Scrivere un libro significa condividere una parte di sé.
Credo accada a tante persone che amano scrivere. La lettura che segue la pubblicazione di una storia fa da cassa di risonanza a tutta una serie di riflessioni. Primo fra tutti è cercare di capire quanto l’autore assomigli al suo personaggio. Francesco è nato alto, magro con capelli rossi ricci e lentiggini, quindi, almeno fisicamente abbiamo poco in comune. Sui pensieri espressi, invece, ne potremo parlare a lungo.
Ho gradito molto la recensione di Laura Valera, scrittrice e counselor, che ha condiviso pubblicamente le impressioni della sua recente lettura. So già che sarà un piacere dialogare con lei alla Biblioteca di Cuveglio, in provincia di Varese, il 30 ottobre 2025.
Ecco quello che ha scritto sulla sua pagina facebook:
Un romanzo delicato, piacevole, che tra le righe e le frasi, assai spaziate, lascia scorrere una brezza leggera e fresca, come quella che si respira in certe sere estive, all’aperto, sulla sdraia, magari in montagna, dove di solito non ci sono zanzare né rumori o luci moleste, e alzando gli occhi al cielo la volta celeste lascia incantati, sospesi.
Daniele Oldani, classe 1964, conduttore radiofonico di Rete Uno della RSI radiotelevisione svizzera, dove tutte le mattine conduce il programma Albachiara, ha scritto il suo primo romanzo all’insegna di una simpatica ironia, delicata profondità e originalità di stile e linguaggio.
La trama semplice, lineare, snella, che sta tutta già dichiarata nel titolo, come il suo protagonista, Francesco: un giovane bancario svizzero, dai capelli rossi, che, per caso o per destino, incontra una insolita indovina che gli predice la sua prossima dipartita, intimandogli di stare a casa quel fatidico martedì.

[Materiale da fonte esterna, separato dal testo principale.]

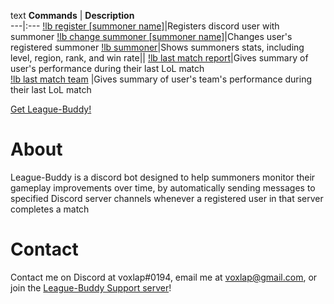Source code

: text
**Commands**                | **Description**                                                      
---|:---
[!lb register [summoner name]](https://raw.githubusercontent.com/voxlap/League-Discord-Buddy/master/register.png)|Registers discord user with summoner
[!lb change summoner [summoner name]](https://raw.githubusercontent.com/voxlap/League-Discord-Buddy/master/change.png)|Changes user's registered summoner
[!lb summoner](https://raw.githubusercontent.com/voxlap/League-Discord-Buddy/master/summoner.png)|Shows summoners stats, including level, region, rank, and win rate||
[!lb last match report](https://raw.githubusercontent.com/voxlap/League-Discord-Buddy/master/report.png)|Gives summary of user's performance during their last LoL match       
[!lb last match team](https://raw.githubusercontent.com/voxlap/League-Discord-Buddy/master/team.png) |Gives summary of user's team's performance during their last LoL match

[Get League-Buddy!](https://discordapp.com/api/oauth2/authorize?client_id=419157772421300235&permissions=384000&scope=bot)

# About
League-Buddy is a discord bot designed to help summoners monitor their gameplay improvements over time, by automatically sending messages to specified Discord server channels whenever a registered user in that server completes a match

# Contact
Contact me on Discord at voxlap#0194, email me at voxlap@gmail.com, or join the [League-Buddy Support server](https://discord.gg/hgqmWPY)!
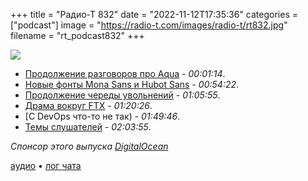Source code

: +++
title = "Радио-Т 832"
date = "2022-11-12T17:35:36"
categories = ["podcast"]
image = "https://radio-t.com/images/radio-t/rt832.jpg"
filename = "rt_podcast832"
+++

![](https://radio-t.com/images/radio-t/rt832.jpg)

- [Продолжение разговоров про Аqua](https://www.jetbrains.com/aqua/) - *00:01:14*.
- [Новые фонты Mona Sans и Hubot Sans](https://github.com/mona-sans) - *00:54:22*.
- [Продолжение череды увольнений](https://about.fb.com/news/2022/11/mark-zuckerberg-layoff-message-to-employees/) - *01:05:55*.
- [Драма вокруг FTX](https://www.reuters.com/technology/ftx-says-will-file-us-bankruptcy-latest-blow-crypto-2022-11-11/) - *01:20:26*.
- [С DevOps что-то не так) - *01:49:46*.
- [Темы слушателей](https://radio-t.com/p/2022/11/08/prep-832/) - *02:03:55*.

*Спонсор этого выпуска [DigitalOcean](https://do.co/radiot)*


[аудио](https://cdn.radio-t.com/rt_podcast832.mp3) • [лог чата](https://chat.radio-t.com/logs/radio-t-832.html)
<audio src="https://cdn.radio-t.com/rt_podcast832.mp3" preload="none"></audio>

Daniele Oldani accompagna il suo protagonista nell’intensa e tesa settimana di attesa, ce la racconta in prima persona e con lui il lettore entra in punta di piedi nella vita del giovane, con pensieri in fondo così umani e adulti che è facile riconoscere come propri. E intorno a lui ruotano i suoi amici più cari, affetti, colleghi, famigliari, con alcuni dei quali Francesco sceglie di condividere l’inquietudine che la profezia gli ha provocato. E se la paura di morire è in sostanza quella evocata, una grande voglia di vivere, e vivere bene, è invece ciò che più si respira nello scorrere delle pagine.
Un romanzo che cattura e scorre piacevolmente, ma tocca temi e domande per nulla leggeri, né superficiali, domande con la maiuscola, quelle importanti, che uomini e donne, da che sono al mondo, non hanno mai smesso di farsi: è già tutta deciso, segnato, il destino della nostra vita o ci sono margini di libero arbitrio? Possiamo noi, con le nostre scelte ed il nostro comportamento, incidere, modificare almeno un po’ la trama già scritta nel copione del nostro personaggio?
Un romanzo, questo, in cui la penna dell’autore non pare tanto mossa dall’intento di dare risposte, quanto piuttosto dall’aprire le menti e i cuori alle domande e a quel senso del “non so” e del mistero che talora uno sguardo al cielo stellato, una passeggiata in alta quota, o un bel giro in bicicletta sanno suscitare, passioni che qui Daniele Oldani descrive così bene che sospetto siano anche le sue: e il 30 ottobre avrò l’occasione di scoprirlo, dialogando con lui in Biblioteca a Cuveglio, dove sarà ospite per parlarci del suo romanzo.
Invito a partecipare, certa che sarà una conversazione frizzante, acuta e allegra e a lasciarsi tenere compagnia da Francesco, il protagonista, che parla tra le pagine del libro.